Was this newsletter forwarded to you? Sign up to get it in your inbox.
OpenAI launched a new model, o1 (previously code-named Strawberry), yesterday. It’s significantly better at reasoning tasks, scoring in the 89th percentile in competitive programming, and exceeding Ph.D.-level smarts on physics, biology, and chemistry questions.
It’s been taught to use chain of thought reasoning to answer each question it’s given rather than just blurting out a response.

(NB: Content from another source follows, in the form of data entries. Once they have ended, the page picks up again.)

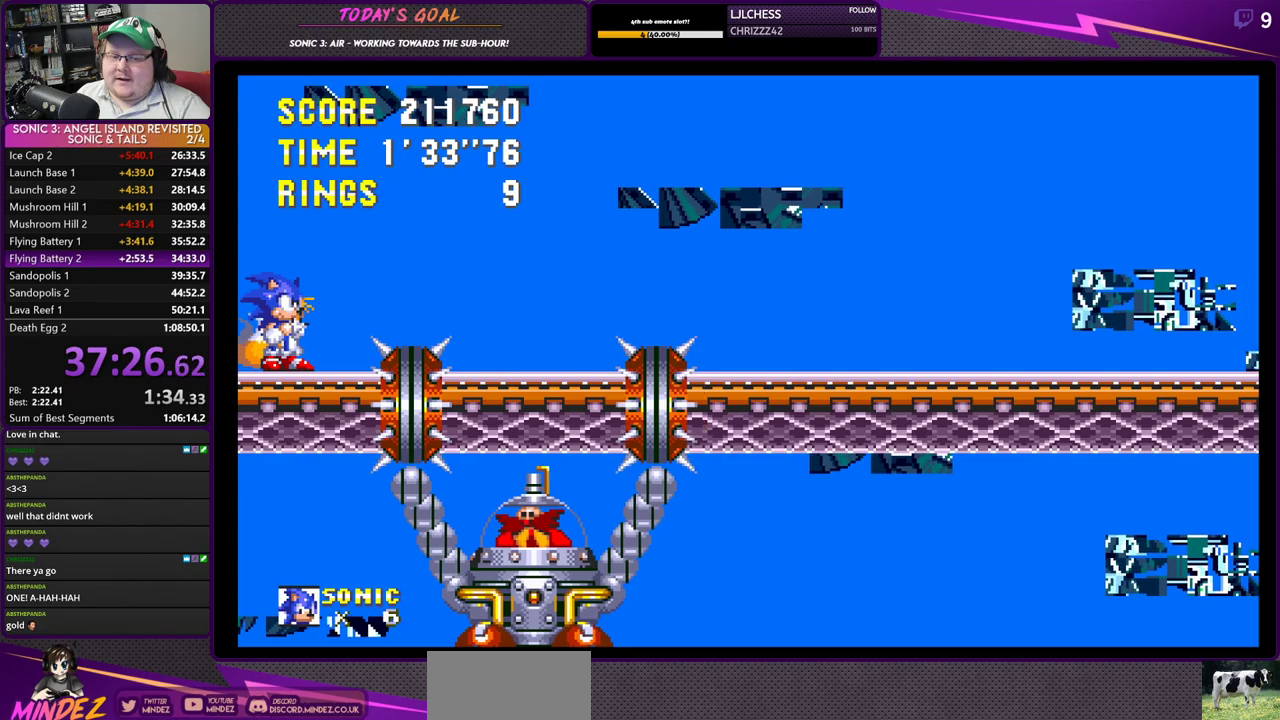
{"buttons": ["CROSS", "DPAD_RIGHT"], "left_stick": "center", "right_stick": "center", "events": [[217, "DPAD_RIGHT", "down"], [401, "CROSS", "down"]]}
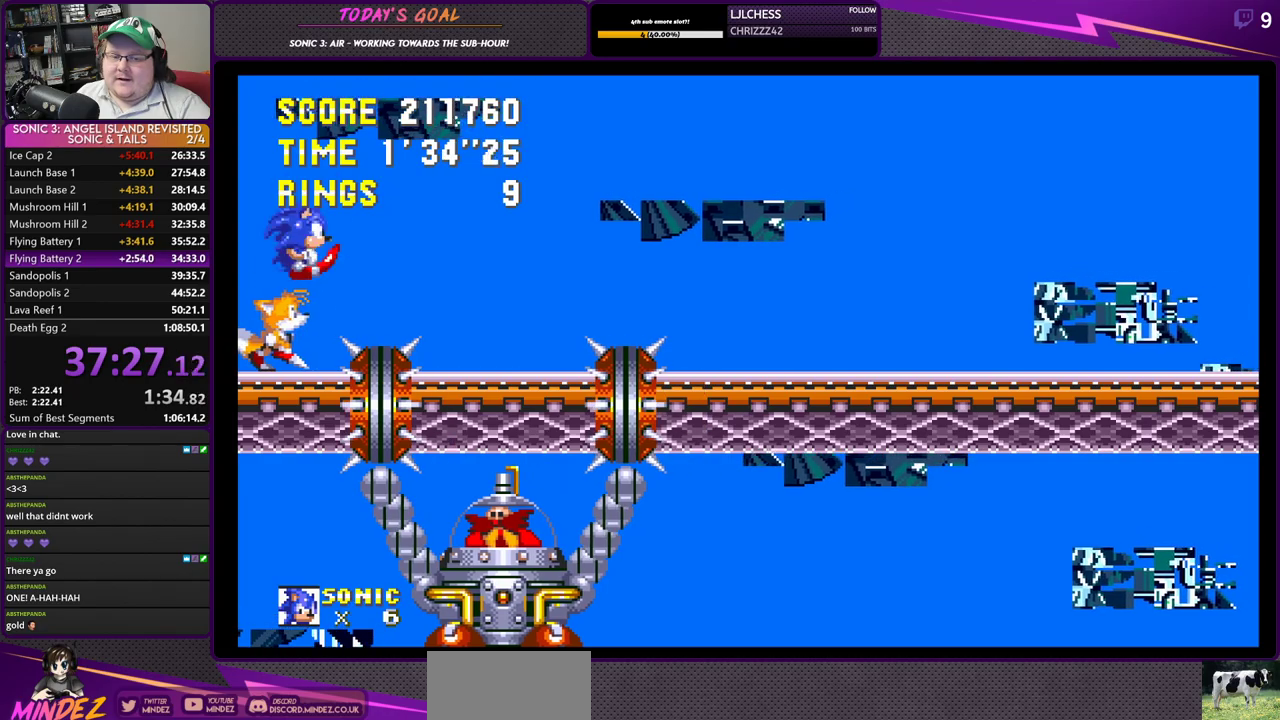
{"buttons": [], "left_stick": "center", "right_stick": "center", "events": [[67, "CROSS", "up"], [300, "DPAD_RIGHT", "up"]]}
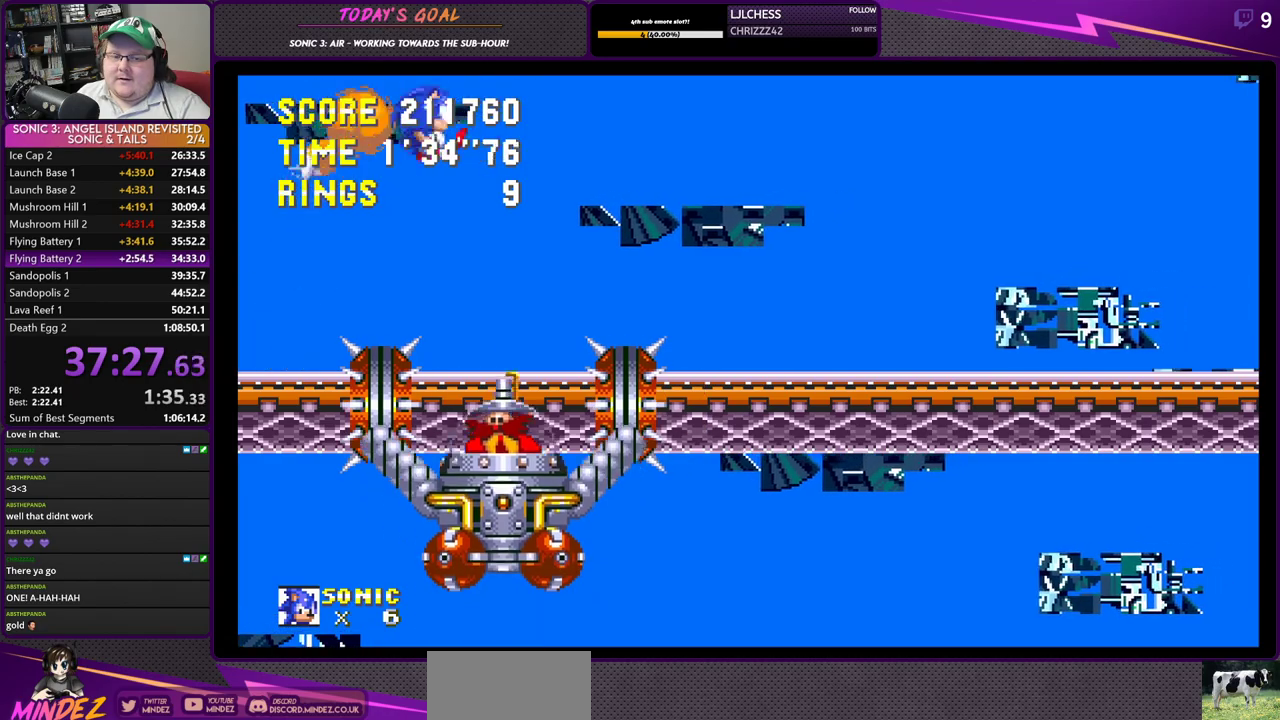
{"buttons": ["DPAD_RIGHT"], "left_stick": "center", "right_stick": "center", "events": [[50, "DPAD_LEFT", "down"], [184, "DPAD_LEFT", "up"], [251, "DPAD_RIGHT", "down"]]}
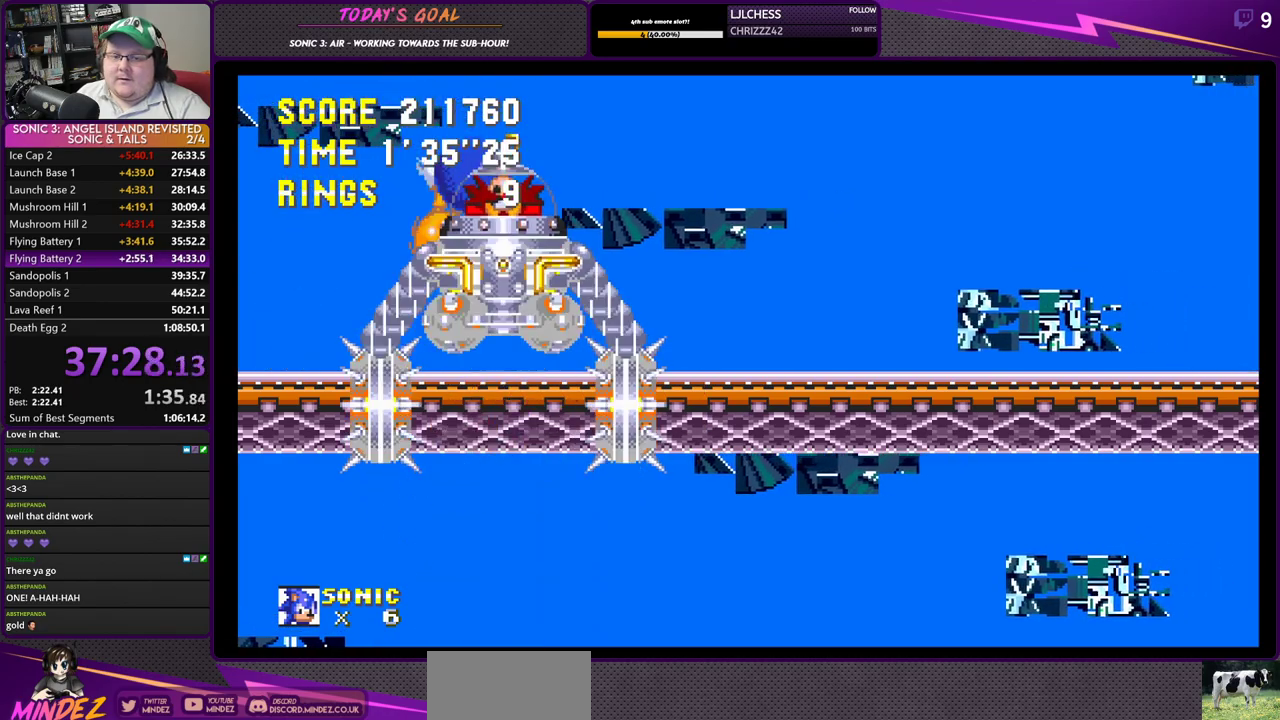
{"buttons": [], "left_stick": "center", "right_stick": "center", "events": [[183, "DPAD_RIGHT", "up"], [200, "DPAD_UP", "down"], [217, "DPAD_LEFT", "down"], [217, "DPAD_UP", "up"], [450, "DPAD_LEFT", "up"]]}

Chain of thought, of course, has been around for a long time. It’s the practice of asking a language model to solve problems by thinking out loud. You’re probably better at doing long division if you write out the steps one by one than you are at doing it in your head. Language models are the same way: Chain of thought creates a tunnel of reason that keeps the AI on track.
Chain of thought used to be just a prompting technique that would improve outputs in the original GPT models.
o1 is different because it’s been trained via reinforcement learning to always use chain of thought in its responses without any extra prompting required. Now, when you ask ChatGPT with o1 enabled a question, up pops an expandable thinking indicator that lets you see its thought process:
It also gets the classic strawberry problem correct. Hooray! I’ve been playing around with o1 a lot for the last day and will have much more to say over the next few weeks, but I wanted to give you a quick reaction today.A new paradigm in AI: Test-time compute
Well, I’m glad I named this column Chain of Thought because it turns out Chain of Thought is probably the next big paradigm in AI progress. (Better to be lucky and partial to polysemy than good, as the saying goes.)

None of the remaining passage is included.